You can’t take motor boats up this section — the only vessels that make the journey are horse-drawn tourist boats, so we had a chance to see the original form of canal transport in action. The horse, accompanied by a handler, pulled the boat using a harness wrapped around its belly and connected to a long rope. Only a handful of tourists were inside, so the load wasn’t that heavy, but it was easy to imagine how much work it would be for an animal to haul a heavy load of coal or other goods on a long journey.

The canal is narrow here and the water is clearer, less murky brown than in sections where motor traffic is permitted.

At Horseshoe Falls, fast-flowing water from the River Dee is diverted and funnelled into the canal system after passing over a wide, crescent-shaped four-foot-high “falls.”

There are interpretive signs that explain it would take 20 men a year to dig out just a mile of canal.

The men of industry who paid for such an ambitious venture — and profited hugely from it, at least for a few decades — probably never contemplated that their grand scheme would turn out to be largely a playground for pleasure seekers. And yet I hope they would be pleased to see the canals being used so many years later.

After we turned in the boat and returned to London, we took a walk along the Regent’s Canal near the London Zoo. It was a warm evening in early June and countless small groups of young people of every ethnicity were sitting dangling their legs over the edge of the canal, talking, as a group of Hare Krishnas chanted and danced nearby, at Camden Lock. A few small, open boats drifted by every now and again, their passengers enjoying a picnic around a table. One boat’s crew was using the lock, and it was hard to resist the temptation to jump in and help.

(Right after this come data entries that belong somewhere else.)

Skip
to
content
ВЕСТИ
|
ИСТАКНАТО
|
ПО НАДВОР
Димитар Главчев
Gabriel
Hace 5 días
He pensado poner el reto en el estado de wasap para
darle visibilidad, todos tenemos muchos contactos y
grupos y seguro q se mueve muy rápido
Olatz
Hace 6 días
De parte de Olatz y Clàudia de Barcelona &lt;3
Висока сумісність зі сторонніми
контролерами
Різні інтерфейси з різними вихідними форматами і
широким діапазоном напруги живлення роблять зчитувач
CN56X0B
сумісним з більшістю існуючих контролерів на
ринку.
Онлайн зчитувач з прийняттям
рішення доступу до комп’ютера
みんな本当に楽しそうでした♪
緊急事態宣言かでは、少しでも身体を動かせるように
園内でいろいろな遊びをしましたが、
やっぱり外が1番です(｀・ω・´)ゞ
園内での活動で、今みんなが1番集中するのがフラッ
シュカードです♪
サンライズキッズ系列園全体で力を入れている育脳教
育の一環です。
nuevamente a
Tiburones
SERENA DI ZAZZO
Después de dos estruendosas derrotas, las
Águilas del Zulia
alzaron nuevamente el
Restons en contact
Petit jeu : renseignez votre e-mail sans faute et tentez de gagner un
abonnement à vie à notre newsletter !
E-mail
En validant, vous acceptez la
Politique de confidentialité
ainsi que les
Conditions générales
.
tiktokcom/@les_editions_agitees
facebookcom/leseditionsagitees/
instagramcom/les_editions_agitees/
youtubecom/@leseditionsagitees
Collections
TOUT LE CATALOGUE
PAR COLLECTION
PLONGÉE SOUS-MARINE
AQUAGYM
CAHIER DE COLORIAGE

Narrowboats here have become homes for people who otherwise couldn’t afford a place to live, harkening back to the waning days of commercial canal use, when canal transport became so ill-paid that whole families had to live aboard.

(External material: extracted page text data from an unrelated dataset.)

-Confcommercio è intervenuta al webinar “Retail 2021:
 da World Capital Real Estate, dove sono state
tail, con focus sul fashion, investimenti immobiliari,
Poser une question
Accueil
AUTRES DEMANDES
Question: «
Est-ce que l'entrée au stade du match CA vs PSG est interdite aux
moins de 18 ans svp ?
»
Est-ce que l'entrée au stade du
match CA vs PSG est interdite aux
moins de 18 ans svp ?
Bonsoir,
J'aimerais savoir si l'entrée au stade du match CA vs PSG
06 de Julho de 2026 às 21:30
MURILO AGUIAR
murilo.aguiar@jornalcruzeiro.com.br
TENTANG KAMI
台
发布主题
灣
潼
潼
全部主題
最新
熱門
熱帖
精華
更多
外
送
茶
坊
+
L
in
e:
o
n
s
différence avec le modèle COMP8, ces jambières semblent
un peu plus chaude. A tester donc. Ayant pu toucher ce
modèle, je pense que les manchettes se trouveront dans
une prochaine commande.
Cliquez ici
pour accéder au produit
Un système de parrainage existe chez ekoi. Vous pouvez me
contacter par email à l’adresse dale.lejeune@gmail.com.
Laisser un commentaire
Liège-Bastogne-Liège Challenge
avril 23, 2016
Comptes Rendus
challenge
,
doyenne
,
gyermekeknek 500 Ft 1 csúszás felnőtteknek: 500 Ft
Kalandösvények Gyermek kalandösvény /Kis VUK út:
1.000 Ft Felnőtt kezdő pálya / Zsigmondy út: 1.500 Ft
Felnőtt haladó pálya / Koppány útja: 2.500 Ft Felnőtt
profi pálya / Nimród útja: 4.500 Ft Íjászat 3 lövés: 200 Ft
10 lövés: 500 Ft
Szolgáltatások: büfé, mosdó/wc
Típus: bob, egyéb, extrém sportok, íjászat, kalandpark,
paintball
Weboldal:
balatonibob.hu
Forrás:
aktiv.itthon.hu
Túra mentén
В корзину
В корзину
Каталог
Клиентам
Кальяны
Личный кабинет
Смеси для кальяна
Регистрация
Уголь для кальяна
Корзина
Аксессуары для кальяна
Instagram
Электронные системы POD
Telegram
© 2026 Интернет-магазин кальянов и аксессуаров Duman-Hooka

In Europe, out of economic necessity, many canals were widened to accommodate larger boats that could carry more lucrative loads. That never happened in the U.K. — perhaps because some canal systems were owned by railway companies that didn’t want the competition. Whatever the reason, that very narrowness makes travelling by canal feel old-fashioned and quaint, like taking a trip to the era of stagecoaches. Tying up by a bridge and arriving in a village by footpath rather than motorway. Buying provisions at the butcher’s and baker’s while exchanging civilities — it could be 1880, not 2018.

For someone with a hate/tolerate relationship with the car, it’s the perfect slow-motion holiday.

Would I do it again? In a heartbeat. As long as I can stick to the bow.